S'il fallait encore présenter Jiro Taniguchi, on le qualifierai facilement de "mangaka pour ceux qui n'aiment pas les mangas". Byebye les shonen à base de méga coups de poing et de têtes bizarres. À l'image de son ouvrage le plus connu Quartier lointain, les mangas de Taniguchi sont bien plus poétiques, bien lents, avec un dessin qui se veut plus épuré (dans ses personnages), et plus réalistes. Alors, quand le musée du Louvre lui commande une BD (une collaboration entre l'institution et l'éditeur Futurapolis, au sein d'une collection comptant une quinzaine de livres), c'est pour Taniguchi une occasion en or : lui qui se dit passionné d'art !
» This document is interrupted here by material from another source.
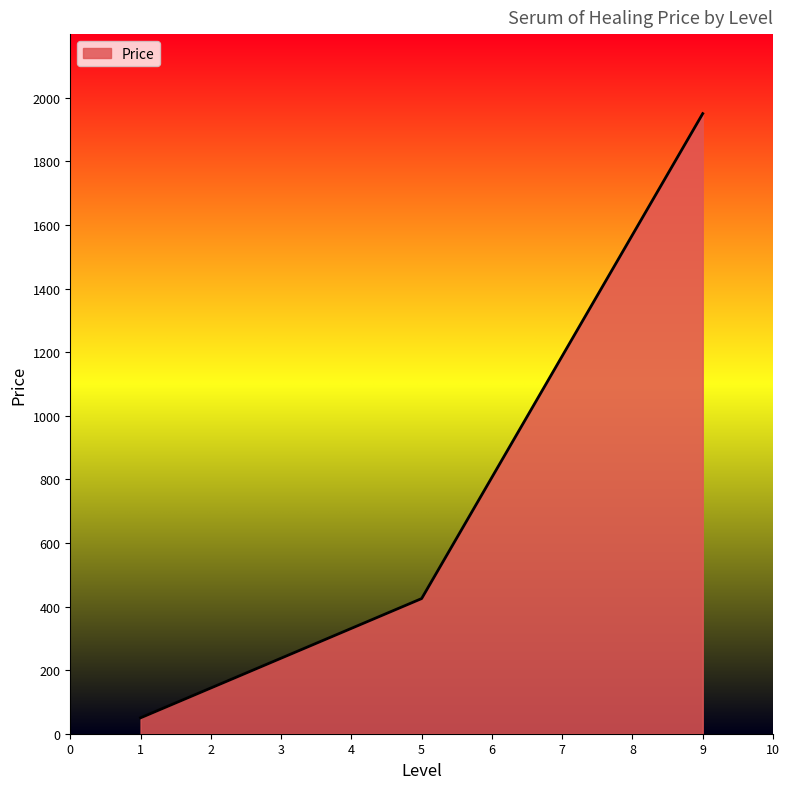

Which category has the lowest value across all series?

1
Un des pièges à représenter le Louvre en BD est de succomber à "l'effet carte postale". Ce que je veux dire, c'est qu'il y a le risque de vouloir montrer plein de tableaux, mais de trop rester à la surface des choses : certes c'est beau, mais on passe vite à autre chose. Et c'est dans ce piège que tombe pleinement Les Gardiens du Louvre. À travers une intrigue un peu fade (il n'y a pas vraiment d'histoire, les parties n'ont rien à faire ensemble...), on nous montre rapidement 2-3 trucs (La Victoire de Samothrace, les peintures de Corot... et on passe à autre chose). Autrement dit, l'histoire est rapidement évacuée, mais les œuvres sont également rapidement évacuées. Et on ressort avec le triste sentiment de n'avoir rien lu... Pour un soit-disant passionné d'art, on regrette qu'il ne nous informe pas davantage dessus.
S'il fallait comparer cette BD avec quelque chose qui n'a rien à voir, ce serait le diptyque Revoir Paris avec François Schuiten et Benoit Peeters. Ils racontent Paris en 2156, et donc présente les monuments connus de tous, mais ils ont une histoire, et s'inscrivent dans un univers. Ce qui fonctionne chez les franco-belges et pas avec ce manga, c'est que Taniguchi se limite à "regarde ce tableau. Il est beau."
Oeuvre quelque peu superficielle, Les Gardiens du Louvre ne fait qu'effleurer son sujet. S'il se lit d'une traite, c'est qu'il n'a pas grand chose à se mettre sous la dent. En reste heureusement la qualité du dessin, toujours d'une beauté onirique et légère.